Réactions et perspectives
Les réactions ont afflué de toute l’Europe. En France, où l’équipe de Didier Deschamps a été éliminée en demi-finale par cette même Espagne, les médias ont salué la maîtrise technique de la Roja tout en s’interrogeant sur les limites du collectif tricolore. Le quotidien L’Équipe a titré sur « la domination ibérique », tandis que les observateurs soulignent l’écart grandissant entre le football espagnol, porté par ses académies de formation, et ses concurrents européens.
Du côté de Madrid, les autorités locales ont annoncé que des cérémonies supplémentaires seraient organisées dans les prochains jours, notamment dans les quartiers populaires de la capitale. Le gouvernement espagnol étudie également la possibilité de décerner des distinctions honorifiques aux membres de la sélection, comme cela avait été le cas en 2010 avec la remise de la Grand-Croix de l’ordre royal du Mérite sportif.
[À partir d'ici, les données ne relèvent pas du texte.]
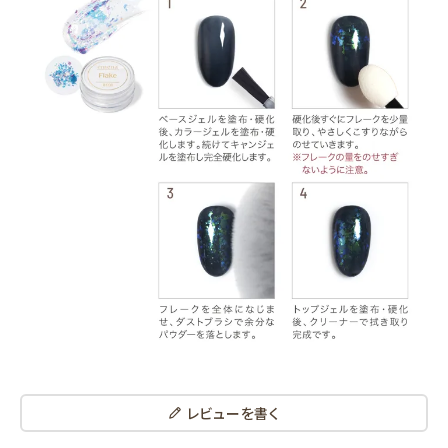
ＭＦ０１
カートに入れる
ＭＦ０２
カートに入れる
レビューを書く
Prochaine étape pour la Roja
L’Espagne entame désormais un nouveau cycle avec la Ligue des nations de l’UEFA à l’automne 2026, puis les éliminatoires de l’Euro 2028 co-organisé par le Royaume-Uni et l’Irlande. Luis de la Fuente, dont le contrat court jusqu’en 2028, devrait reconduire l’ossature de cette équipe championne du monde. La question de la succession de plusieurs cadres, dont Sergio Busquets qui a annoncé sa retraite internationale après la finale, se posera néanmoins dans les mois à venir. Pour l’heure, l’Espagne savoure un triomphe qui place le pays au sommet du football mondial, seize ans après Johannesburg.